Written request 1: Output the lines of the records word for word, starting at the first line of the records and ending at the line that contains "Dot at: (158, 277)".

>> Start Given passage

SCOTT: I have a really old one I got at a garage sale. It was one of the first ones they came out with. It’s the same design, but bigger than the wood ones. I’ve still got the box it came in. It’s from the early fifties. Why? What were you doing with yours?
DAVE: Oh, the other night me and my friends were using one, and I got negative responses from it. I’ve come to understand that they kind of play with you.
SCOTT: Yeah, plus generally speaking it works on a lower level, which the negative forces have easier access to. A lot of them can’t get past a certain spiritual plateau, so they’ll use the Ouija board as a doorway to just screw around, like you said.
DAVE: I would imagine that there are spirits who are living in harmony and a spiritual state of bliss, and they don’t really want to come down and plant shit …
SCOTT: I don’t know. They still have weird vibes about this place. I know a lot of people that have had contact with spirits like James Dean or Marilyn, and everybody’s got weird stories. But some entities—depending on the specifics of their death—still get the willies thinking about Planet Earth, even though they’re off in spiritual form somewhere else.
DAVE: Yeah, this one was telling me I was gonna die this month. I know they are prone to scaring you and playing with you, but I can’t help being a little freaked out that I’m going to die.
SCOTT: I’ve had a few close calls myself: I’ve almost been shot, I’ve been in car wrecks. But I come out of them without even getting my hair messed up. The fact that you met Angelyne counteracts all that.
DAVE: The bad spirits just go running for the hills when they see her?

>> End Given passage

Written request 2: Return the words of the Ouija board conversation unchanged, starting at "SCOTT: I’ve had" and ending at "counteracts all that.".

>> Start Input material

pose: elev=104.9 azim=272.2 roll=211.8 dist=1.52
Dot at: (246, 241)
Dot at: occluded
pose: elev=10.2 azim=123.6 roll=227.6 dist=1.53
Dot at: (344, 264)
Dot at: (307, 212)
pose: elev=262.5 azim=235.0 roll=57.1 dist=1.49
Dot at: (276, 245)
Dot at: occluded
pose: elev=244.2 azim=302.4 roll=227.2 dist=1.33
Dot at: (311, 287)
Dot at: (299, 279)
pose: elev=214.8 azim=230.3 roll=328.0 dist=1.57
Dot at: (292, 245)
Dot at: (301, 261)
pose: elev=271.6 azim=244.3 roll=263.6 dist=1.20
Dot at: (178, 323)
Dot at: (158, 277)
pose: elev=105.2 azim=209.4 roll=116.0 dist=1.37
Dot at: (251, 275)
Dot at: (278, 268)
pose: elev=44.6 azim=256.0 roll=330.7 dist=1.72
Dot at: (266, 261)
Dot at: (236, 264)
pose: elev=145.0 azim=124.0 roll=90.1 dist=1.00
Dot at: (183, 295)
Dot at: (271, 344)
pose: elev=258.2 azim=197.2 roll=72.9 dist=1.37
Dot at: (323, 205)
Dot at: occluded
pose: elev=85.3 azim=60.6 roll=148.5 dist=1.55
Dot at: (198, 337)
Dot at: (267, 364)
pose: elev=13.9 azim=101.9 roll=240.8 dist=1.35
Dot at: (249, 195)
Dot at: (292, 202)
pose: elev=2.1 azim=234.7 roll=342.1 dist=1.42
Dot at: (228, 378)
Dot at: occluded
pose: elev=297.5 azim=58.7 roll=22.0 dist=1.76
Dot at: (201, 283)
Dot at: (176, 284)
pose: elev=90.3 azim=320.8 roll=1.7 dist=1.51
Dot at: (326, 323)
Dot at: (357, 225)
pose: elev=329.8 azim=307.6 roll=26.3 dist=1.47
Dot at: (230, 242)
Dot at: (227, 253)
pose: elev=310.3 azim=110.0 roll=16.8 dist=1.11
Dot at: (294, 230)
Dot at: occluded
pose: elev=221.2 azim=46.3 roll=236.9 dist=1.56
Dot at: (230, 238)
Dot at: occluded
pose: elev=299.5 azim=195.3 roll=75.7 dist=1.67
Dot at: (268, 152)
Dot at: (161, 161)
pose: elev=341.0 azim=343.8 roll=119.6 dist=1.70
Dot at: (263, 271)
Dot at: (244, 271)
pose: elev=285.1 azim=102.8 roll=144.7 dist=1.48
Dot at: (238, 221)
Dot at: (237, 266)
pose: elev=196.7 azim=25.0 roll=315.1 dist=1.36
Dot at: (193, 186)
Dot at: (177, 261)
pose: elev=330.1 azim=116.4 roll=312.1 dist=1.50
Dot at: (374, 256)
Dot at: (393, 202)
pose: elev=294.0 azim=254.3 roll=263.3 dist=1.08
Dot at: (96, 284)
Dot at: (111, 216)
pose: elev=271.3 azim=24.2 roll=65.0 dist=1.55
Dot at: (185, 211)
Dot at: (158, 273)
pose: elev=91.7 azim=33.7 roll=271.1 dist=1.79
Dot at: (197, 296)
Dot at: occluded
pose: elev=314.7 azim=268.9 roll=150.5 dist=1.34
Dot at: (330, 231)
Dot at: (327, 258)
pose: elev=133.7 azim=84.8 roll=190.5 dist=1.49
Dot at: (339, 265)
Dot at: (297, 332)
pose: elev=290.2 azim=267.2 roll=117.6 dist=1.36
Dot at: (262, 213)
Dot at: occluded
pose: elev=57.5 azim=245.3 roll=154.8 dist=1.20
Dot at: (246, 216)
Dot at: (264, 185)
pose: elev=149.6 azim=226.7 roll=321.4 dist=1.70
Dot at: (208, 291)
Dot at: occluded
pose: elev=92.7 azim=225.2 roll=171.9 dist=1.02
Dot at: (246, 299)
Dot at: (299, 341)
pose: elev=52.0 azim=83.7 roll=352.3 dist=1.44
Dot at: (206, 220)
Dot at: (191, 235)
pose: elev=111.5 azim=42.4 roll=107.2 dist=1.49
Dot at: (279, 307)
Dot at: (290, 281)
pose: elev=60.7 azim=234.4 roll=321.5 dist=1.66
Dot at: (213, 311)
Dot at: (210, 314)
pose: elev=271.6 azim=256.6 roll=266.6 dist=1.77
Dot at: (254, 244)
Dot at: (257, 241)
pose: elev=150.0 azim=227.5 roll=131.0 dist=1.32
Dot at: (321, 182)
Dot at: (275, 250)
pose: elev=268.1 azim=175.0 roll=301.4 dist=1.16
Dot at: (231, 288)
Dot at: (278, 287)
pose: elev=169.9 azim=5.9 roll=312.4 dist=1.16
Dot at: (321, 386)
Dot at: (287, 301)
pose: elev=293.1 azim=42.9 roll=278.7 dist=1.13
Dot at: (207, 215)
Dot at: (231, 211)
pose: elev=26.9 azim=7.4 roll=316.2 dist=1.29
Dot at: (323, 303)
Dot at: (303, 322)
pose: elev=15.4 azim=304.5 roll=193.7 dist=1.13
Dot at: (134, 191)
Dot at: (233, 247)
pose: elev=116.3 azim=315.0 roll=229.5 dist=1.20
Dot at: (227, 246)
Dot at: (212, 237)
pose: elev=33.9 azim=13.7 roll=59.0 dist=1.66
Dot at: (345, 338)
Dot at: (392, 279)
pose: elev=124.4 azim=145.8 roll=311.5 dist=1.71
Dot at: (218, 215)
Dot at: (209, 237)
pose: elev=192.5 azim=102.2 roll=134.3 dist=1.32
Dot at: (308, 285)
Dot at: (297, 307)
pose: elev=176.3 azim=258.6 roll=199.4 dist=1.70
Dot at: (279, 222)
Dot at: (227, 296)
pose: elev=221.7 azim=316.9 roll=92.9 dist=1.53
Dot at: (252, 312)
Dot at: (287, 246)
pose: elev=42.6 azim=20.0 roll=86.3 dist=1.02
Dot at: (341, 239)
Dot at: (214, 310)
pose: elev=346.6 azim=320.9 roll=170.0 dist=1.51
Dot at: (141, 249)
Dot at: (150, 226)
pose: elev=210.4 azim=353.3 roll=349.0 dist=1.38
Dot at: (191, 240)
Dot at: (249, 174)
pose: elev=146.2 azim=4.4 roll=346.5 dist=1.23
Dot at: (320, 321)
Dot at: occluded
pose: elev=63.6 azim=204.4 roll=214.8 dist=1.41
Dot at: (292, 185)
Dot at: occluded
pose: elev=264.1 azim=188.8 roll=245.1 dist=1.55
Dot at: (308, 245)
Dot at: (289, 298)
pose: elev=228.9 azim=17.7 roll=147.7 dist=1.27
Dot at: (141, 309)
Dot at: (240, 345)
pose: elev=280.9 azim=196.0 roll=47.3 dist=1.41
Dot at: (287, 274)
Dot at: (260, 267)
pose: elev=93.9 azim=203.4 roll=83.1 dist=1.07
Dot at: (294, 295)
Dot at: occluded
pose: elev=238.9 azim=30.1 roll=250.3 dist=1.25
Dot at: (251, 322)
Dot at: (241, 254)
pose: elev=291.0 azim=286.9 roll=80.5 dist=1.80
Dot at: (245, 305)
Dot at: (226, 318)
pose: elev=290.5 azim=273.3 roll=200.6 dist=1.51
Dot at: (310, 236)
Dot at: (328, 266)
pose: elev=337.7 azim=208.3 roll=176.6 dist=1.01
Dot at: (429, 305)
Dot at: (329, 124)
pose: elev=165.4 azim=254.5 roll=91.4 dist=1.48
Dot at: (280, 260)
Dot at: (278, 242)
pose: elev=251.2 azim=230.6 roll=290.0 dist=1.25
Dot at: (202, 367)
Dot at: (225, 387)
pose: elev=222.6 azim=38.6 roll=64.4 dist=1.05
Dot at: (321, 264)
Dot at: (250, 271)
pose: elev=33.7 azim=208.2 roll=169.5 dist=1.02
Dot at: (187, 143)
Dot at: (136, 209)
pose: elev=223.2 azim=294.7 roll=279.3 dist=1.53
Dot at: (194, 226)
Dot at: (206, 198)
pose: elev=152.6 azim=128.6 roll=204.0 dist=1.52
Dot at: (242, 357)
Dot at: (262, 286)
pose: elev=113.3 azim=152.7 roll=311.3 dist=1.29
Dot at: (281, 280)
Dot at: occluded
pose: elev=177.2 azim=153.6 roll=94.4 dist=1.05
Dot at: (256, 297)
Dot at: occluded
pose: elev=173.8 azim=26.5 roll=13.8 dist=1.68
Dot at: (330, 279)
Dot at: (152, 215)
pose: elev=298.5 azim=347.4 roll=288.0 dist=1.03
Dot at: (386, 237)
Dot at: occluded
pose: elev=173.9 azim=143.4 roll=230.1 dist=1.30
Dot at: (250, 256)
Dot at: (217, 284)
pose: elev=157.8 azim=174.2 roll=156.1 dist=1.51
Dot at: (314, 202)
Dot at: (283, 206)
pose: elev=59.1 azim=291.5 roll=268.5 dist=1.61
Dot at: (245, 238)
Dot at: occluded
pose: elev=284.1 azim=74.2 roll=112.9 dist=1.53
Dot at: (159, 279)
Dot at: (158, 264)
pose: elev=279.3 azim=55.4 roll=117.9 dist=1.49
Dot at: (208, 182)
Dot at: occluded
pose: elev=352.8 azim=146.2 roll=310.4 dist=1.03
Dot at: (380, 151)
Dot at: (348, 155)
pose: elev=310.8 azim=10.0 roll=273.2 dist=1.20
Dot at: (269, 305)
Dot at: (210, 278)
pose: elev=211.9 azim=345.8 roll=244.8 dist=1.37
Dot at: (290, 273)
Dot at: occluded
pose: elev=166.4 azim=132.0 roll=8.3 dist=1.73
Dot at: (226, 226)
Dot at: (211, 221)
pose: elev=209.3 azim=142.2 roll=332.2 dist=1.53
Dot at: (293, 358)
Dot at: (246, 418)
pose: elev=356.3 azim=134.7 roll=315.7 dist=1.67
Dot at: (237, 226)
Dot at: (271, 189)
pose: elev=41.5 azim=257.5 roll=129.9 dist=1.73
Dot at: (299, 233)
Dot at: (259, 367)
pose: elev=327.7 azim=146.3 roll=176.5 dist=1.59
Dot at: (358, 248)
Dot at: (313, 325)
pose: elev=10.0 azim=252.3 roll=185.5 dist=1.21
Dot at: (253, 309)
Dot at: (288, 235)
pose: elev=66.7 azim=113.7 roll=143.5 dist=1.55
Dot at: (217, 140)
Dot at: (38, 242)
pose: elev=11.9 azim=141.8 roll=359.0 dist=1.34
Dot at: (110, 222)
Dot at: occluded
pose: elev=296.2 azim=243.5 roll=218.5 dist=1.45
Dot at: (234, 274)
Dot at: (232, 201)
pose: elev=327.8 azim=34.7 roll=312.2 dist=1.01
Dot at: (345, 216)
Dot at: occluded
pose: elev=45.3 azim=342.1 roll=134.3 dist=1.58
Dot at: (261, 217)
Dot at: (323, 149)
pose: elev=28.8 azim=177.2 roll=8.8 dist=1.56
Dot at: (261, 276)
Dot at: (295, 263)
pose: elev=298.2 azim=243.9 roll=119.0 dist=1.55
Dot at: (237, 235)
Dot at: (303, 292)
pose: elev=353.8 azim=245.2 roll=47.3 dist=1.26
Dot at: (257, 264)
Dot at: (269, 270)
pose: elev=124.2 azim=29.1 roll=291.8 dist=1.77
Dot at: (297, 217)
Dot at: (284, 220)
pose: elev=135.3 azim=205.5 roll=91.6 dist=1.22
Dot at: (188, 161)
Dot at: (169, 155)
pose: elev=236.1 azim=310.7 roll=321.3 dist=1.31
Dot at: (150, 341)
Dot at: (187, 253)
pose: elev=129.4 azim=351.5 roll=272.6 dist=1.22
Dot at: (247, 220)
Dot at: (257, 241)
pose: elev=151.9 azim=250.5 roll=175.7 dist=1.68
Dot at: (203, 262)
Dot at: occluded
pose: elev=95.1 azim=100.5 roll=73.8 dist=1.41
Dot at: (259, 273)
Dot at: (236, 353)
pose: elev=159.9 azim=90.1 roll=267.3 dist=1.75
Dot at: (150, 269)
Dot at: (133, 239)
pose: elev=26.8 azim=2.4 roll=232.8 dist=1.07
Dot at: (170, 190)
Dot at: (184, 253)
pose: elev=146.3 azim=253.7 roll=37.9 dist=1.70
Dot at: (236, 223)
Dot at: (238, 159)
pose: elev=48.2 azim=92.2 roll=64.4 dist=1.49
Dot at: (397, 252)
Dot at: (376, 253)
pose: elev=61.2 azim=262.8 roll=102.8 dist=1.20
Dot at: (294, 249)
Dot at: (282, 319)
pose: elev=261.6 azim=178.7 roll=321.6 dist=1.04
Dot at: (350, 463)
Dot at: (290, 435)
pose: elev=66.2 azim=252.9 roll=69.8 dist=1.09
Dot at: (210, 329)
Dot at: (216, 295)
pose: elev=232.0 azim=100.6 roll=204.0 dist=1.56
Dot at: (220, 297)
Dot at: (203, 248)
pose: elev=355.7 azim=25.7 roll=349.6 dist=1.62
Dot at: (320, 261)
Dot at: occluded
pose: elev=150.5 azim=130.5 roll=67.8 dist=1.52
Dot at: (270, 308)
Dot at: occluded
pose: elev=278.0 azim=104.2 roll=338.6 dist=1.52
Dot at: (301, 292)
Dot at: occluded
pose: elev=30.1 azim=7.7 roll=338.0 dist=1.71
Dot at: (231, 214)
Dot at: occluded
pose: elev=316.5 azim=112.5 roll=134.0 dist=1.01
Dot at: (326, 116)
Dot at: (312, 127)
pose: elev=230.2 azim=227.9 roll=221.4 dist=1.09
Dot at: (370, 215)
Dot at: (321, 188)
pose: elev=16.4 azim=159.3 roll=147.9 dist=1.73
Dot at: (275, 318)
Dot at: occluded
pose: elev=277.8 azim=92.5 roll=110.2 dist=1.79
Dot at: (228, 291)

>> End Input material

Task result 1:
pose: elev=104.9 azim=272.2 roll=211.8 dist=1.52
Dot at: (246, 241)
Dot at: occluded
pose: elev=10.2 azim=123.6 roll=227.6 dist=1.53
Dot at: (344, 264)
Dot at: (307, 212)
pose: elev=262.5 azim=235.0 roll=57.1 dist=1.49
Dot at: (276, 245)
Dot at: occluded
pose: elev=244.2 azim=302.4 roll=227.2 dist=1.33
Dot at: (311, 287)
Dot at: (299, 279)
pose: elev=214.8 azim=230.3 roll=328.0 dist=1.57
Dot at: (292, 245)
Dot at: (301, 261)
pose: elev=271.6 azim=244.3 roll=263.6 dist=1.20
Dot at: (178, 323)
Dot at: (158, 277)

Task result 2:
SCOTT: I’ve had a few close calls myself: I’ve almost been shot, I’ve been in car wrecks. But I come out of them without even getting my hair messed up. The fact that you met Angelyne counteracts all that.